§ Supplied passage
[start]

Saturday 11 February 2012

The Dream of Vishnu (Part 1) - Shunyata or Infinity?


Shunyata or Infinity?

By Prashant Saxena

That man who uses the mind for reins and the knowledge for the driver, reaches the end of his road, the highest seat of Vishnu. Than the senses the objects of sense are higher; and higher than the objects of sense is the Mind; and higher than the Mind is the faculty of knowledge; and than that is the Great Self higher. And higher than the Great Self is the Unmanifest and higher than the Unmanifest is the Purusha: than the Purusha there is none higher: He is the culmination, He is the highest goal of the journey. (Katha Upanishad, Kena and other Upanishads, Page 115, 1.3.9-11)

A thought cannot be measured nor can it be known as to when it began. It can also be the effect of the remainder of all conditioning left in our unconscious, or it can be an intuitive thought, a natural inquiry into the nature and its working, or the whereabouts of a loved one. Where does this thought comes from, by whose will, why and when does the mind starts analyzing it because of which the senses which are also considered as divine or godly (e.g Prashna and Aitereya  Upanishad) work accordingly?
Eye cannot seize, speech cannot grasp Him, nor these other godheads; not by austerity can he be held nor by works: only when the inner being is purified by a glad serenity of knowledge, then indeed, meditating, one beholds the Spirit indivisible. (Manduka Upanishad, 3.1.8)

The ultimate reality or the dream of Vishnu is often equated to the mental faculty, where the individual consciousness reflects the essence of supreme consciousness just like the moon reflects the light of the sun.

There are various stages of meditation. The first stage is encountered with innumerable and uncontrollable thoughts. There is a sense of "I" and thoughts of people e.g the loved ones or the society in general associated with emotions like hate, anger etc. The mind seems restless and thoughts uncontrollable even for a few seconds. Some may be associated with pleasant and some with bad memories. The unpleasant memories or a mind full of material attachment might lead to depression. 

For the being who has conquered the mind; that beings mind is the best of friends; but for one whose mind is uncontrolled, that very mind acts as the worst of enemies. (Bhagvad Gita, 6.6)

[end]

§ Exercise task 1
Answer these questions about the blog post on the dream of Vishnu:
(a) In the Katha Upanishad quotation, what is higher than the Unmanifest?
(b) To what does the blog post compare the way individual consciousness reflects the essence of supreme consciousness?
(c) What does the first stage of meditation encounter?
The blog post and the listing that follows it are separate material.

§ Supplied material

[start]

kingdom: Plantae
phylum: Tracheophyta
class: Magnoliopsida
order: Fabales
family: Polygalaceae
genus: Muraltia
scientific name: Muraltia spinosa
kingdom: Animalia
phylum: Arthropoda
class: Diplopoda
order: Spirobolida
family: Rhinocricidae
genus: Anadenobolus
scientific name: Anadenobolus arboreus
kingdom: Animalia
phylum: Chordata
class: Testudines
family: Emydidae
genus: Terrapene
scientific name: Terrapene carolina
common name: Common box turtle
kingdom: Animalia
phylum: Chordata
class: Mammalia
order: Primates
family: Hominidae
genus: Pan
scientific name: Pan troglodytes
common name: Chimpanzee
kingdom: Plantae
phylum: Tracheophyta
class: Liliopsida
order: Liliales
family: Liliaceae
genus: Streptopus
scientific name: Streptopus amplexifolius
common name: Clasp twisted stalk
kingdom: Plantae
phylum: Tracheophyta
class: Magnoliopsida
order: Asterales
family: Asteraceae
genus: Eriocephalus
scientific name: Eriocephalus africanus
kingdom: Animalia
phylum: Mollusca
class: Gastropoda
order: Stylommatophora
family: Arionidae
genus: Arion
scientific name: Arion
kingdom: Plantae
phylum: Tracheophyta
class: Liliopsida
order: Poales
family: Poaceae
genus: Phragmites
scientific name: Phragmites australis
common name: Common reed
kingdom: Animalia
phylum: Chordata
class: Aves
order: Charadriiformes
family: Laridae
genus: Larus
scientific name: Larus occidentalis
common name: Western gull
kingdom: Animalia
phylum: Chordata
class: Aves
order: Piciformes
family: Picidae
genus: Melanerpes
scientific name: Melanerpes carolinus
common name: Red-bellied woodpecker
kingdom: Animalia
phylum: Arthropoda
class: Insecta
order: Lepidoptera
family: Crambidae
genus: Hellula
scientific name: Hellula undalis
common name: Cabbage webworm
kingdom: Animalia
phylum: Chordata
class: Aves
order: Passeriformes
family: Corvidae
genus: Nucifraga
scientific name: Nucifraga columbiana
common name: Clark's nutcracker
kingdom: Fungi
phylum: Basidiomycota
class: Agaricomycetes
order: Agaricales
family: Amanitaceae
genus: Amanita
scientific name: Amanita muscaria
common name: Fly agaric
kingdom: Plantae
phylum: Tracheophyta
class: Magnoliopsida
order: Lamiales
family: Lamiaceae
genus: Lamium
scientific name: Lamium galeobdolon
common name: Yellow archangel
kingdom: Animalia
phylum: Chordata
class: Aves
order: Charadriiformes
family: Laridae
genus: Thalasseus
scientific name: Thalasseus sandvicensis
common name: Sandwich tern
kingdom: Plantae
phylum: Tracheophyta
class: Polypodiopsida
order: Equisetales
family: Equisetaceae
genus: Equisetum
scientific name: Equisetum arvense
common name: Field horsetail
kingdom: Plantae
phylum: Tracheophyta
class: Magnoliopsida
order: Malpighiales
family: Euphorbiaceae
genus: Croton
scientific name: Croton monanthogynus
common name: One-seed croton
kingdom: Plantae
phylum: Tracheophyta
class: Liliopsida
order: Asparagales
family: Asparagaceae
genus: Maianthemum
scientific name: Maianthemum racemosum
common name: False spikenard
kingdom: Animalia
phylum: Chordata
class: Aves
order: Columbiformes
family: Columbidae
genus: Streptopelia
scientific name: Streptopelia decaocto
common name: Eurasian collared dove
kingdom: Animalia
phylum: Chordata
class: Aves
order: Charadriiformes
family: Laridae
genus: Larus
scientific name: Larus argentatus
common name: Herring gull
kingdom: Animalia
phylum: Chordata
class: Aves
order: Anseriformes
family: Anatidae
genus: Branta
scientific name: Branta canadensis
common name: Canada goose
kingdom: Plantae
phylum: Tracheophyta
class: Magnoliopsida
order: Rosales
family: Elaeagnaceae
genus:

[end]

§ Exercise task 2
Change "phylum" to "division" in the listing, from its start through the line that contains "family: Rhinocricidae", leaving everything else unchanged. Return only those lines.

§ Correct answer 1
(a) The Purusha.
(b) The moon reflecting the light of the sun.
(c) Innumerable and uncontrollable thoughts.

§ Correct answer 2
kingdom: Plantae
division: Tracheophyta
class: Magnoliopsida
order: Fabales
family: Polygalaceae
genus: Muraltia
scientific name: Muraltia spinosa
kingdom: Animalia
division: Arthropoda
class: Diplopoda
order: Spirobolida
family: Rhinocricidae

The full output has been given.